Dosen Pendidikan Ulama Tarjih Muhammadiyah (PUTM) Pimpinan Muhammadiyah Yogyakarta Muhammad Muhajir Lc MA menyampaikan hal itu dalam khutbah Idul Adha, Sabtu (9/7/2022).
Ribuan jamaah memadati halaman Masjid KH Ahmad Dahlan Gresik yang digelar Pimpinan Ranting Muhammadiyah (PRM) Banjarsari, Cerme.
“Sesungguhnya manusia sama derajatnya di hadapan Allah. Yang membedakannya adalah takwa,” ujarnya dalam khutbah yang dibacakan selama 35 menit.
Semangat persaamaan derajat manusia itu pula yang menjadi salah satu pesan Nabi Muhammad SAW dalam haji wada (perpisahan).
Nabi SAW, mengatakan, orang yang paling baik atau mulia di antara kalian ialah yang paling bertakwa kepada Allah. Tidak ada keistimewaan bagi orang Arab atau bangsa yang bukan Arab (ajam), kecuali dengan takwa.
Ustadz Muhajir kemudian mengupas surat al-Hujurat ayat 13.

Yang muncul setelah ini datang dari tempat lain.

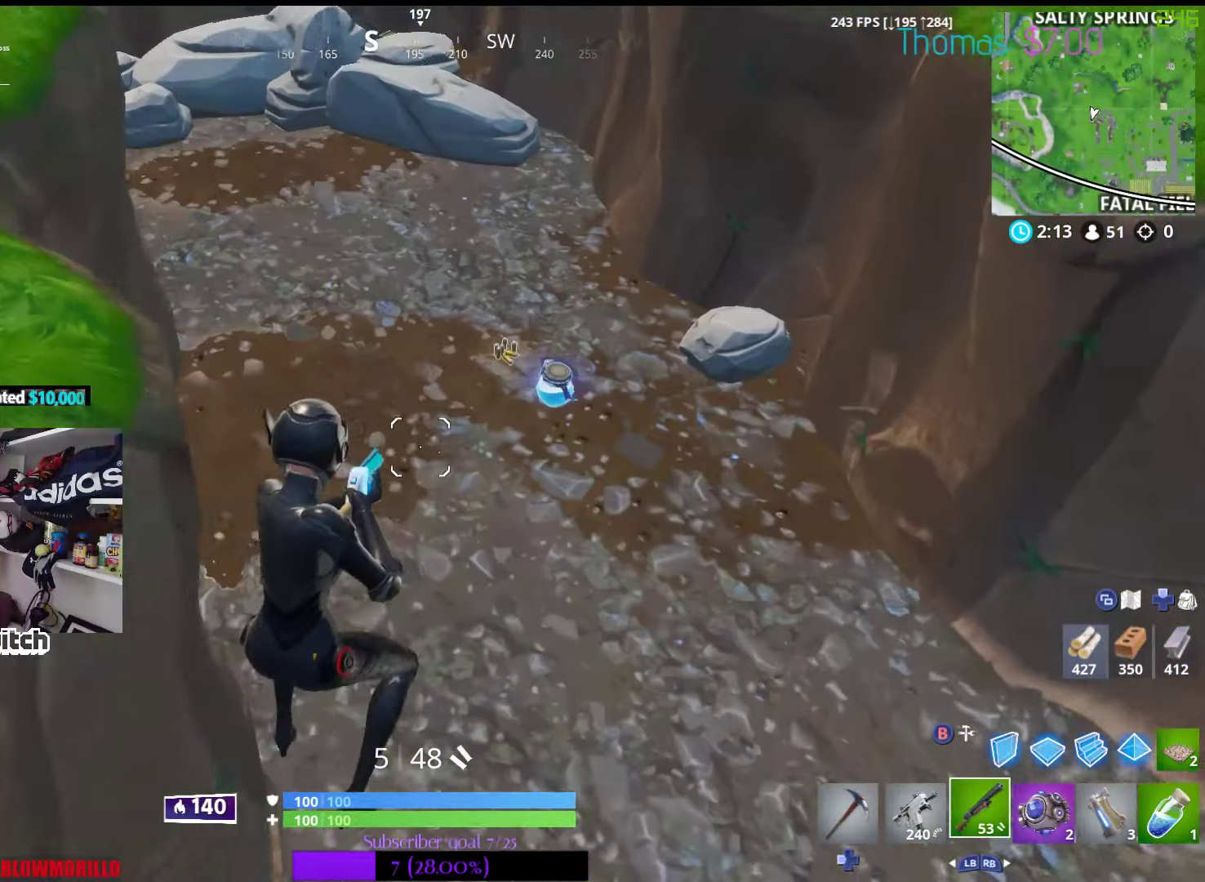
{"buttons": [], "left_stick": "up", "right_stick": "center", "events": [[183, "L1", "down"], [250, "left_stick", "up"], [283, "L1", "up"], [383, "L1", "down"], [467, "L1", "up"]]}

يَا أَيُّهَا النَّاسُ إِنَّا خَلَقْنَاكُمْ مِنْ ذَكَرٍ وَأُنْثَىٰ وَجَعَلْنَاكُمْ شُعُوبًا وَقَبَائِلَ لِتَعَارَفُوا ۚ إِنَّ أَكْرَمَكُمْ عِنْدَ اللَّهِ أَتْقَاكُمْ ۚ إِنَّ اللَّهَ عَلِيمٌ خَبِيرٌ
“Hai manusia, sesungguhnya Kami menciptakan kamu dari seorang laki-laki dan seorang perempuan dan menjadikan kamu berbangsa-bangsa dan bersuku-suku supaya kamu saling kenal-mengenal. Sesungguhnya orang yang paling mulia diantara kamu disisi Allah ialah orang yang paling takwa di antara kamu. Sesungguhnya Allah Maha Mengetahui lagi Maha Mengenal. “
Menurut Muhajir, ada tiga hikmah yang bisa dipetik dari ayat tersebut. Pertama, manusia itu satu keturunan dari Adam dan Hawa. Karena itu dia menepis teori-teori penciptaan manusia yang mengatakan manusia bukan dari Adam dan Hawa.
Kedua, prinsip hubungan sesama manusia adalah saling mengenal (litaarafu) karena manusia diciptakan berbeda-beda: bersuku-suku dan berbangsa-bangsa.
Ketiga, kemuliaaan manusia di sisi Allah didasarkan pada ketawaannya. “Sesungguhnya Allah tidak melihat bentuk manusia tapi melihat ketawaannya,” ujarnya.
Dia lalu menghubungkan ketakwaan itu dengan Nabi Ibrahim. Muhajir menjelaskan Nabi Ibrahim dan keluarganya adalah contoh simbol ketaatan hamba pada Tuhannya.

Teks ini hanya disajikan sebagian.